• [Information given]:
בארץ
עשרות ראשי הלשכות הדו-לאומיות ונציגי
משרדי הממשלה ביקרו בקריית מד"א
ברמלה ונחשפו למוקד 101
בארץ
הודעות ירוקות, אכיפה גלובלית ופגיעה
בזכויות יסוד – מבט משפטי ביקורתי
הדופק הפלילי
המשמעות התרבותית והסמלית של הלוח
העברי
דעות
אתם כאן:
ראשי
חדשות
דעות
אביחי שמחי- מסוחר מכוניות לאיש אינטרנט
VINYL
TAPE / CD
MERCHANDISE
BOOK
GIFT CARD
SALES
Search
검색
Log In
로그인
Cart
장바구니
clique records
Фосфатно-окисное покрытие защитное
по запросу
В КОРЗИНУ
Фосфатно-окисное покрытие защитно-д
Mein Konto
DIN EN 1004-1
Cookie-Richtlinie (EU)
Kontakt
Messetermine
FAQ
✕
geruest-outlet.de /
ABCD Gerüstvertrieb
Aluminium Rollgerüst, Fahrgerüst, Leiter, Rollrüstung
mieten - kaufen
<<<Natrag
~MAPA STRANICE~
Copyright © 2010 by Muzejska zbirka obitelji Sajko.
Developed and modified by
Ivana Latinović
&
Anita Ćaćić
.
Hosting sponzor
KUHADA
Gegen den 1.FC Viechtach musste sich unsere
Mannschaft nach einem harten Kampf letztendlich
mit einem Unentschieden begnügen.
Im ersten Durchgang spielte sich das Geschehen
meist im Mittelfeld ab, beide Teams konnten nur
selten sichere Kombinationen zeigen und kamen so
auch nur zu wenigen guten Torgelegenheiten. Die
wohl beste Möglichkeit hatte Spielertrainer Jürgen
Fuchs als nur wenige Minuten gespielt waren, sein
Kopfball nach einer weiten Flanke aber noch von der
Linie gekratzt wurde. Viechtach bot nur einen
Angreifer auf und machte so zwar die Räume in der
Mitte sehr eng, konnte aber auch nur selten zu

• [Activity]: Reproduce, word for word and line for line, all the text in the material above.

• [Finished task]:
בארץ
עשרות ראשי הלשכות הדו-לאומיות ונציגי
משרדי הממשלה ביקרו בקריית מד"א
ברמלה ונחשפו למוקד 101
בארץ
הודעות ירוקות, אכיפה גלובלית ופגיעה
בזכויות יסוד – מבט משפטי ביקורתי
הדופק הפלילי
המשמעות התרבותית והסמלית של הלוח
העברי
דעות
אתם כאן:
ראשי
חדשות
דעות
אביחי שמחי- מסוחר מכוניות לאיש אינטרנט
VINYL
TAPE / CD
MERCHANDISE
BOOK
GIFT CARD
SALES
Search
검색
Log In
로그인
Cart
장바구니
clique records
Фосфатно-окисное покрытие защитное
по запросу
В КОРЗИНУ
Фосфатно-окисное покрытие защитно-д
Mein Konto
DIN EN 1004-1
Cookie-Richtlinie (EU)
Kontakt
Messetermine
FAQ
✕
geruest-outlet.de /
ABCD Gerüstvertrieb
Aluminium Rollgerüst, Fahrgerüst, Leiter, Rollrüstung
mieten - kaufen
<<<Natrag
~MAPA STRANICE~
Copyright © 2010 by Muzejska zbirka obitelji Sajko.
Developed and modified by
Ivana Latinović
&
Anita Ćaćić
.
Hosting sponzor
KUHADA
Gegen den 1.FC Viechtach musste sich unsere
Mannschaft nach einem harten Kampf letztendlich
mit einem Unentschieden begnügen.
Im ersten Durchgang spielte sich das Geschehen
meist im Mittelfeld ab, beide Teams konnten nur
selten sichere Kombinationen zeigen und kamen so
auch nur zu wenigen guten Torgelegenheiten. Die
wohl beste Möglichkeit hatte Spielertrainer Jürgen
Fuchs als nur wenige Minuten gespielt waren, sein
Kopfball nach einer weiten Flanke aber noch von der
Linie gekratzt wurde. Viechtach bot nur einen
Angreifer auf und machte so zwar die Räume in der
Mitte sehr eng, konnte aber auch nur selten zu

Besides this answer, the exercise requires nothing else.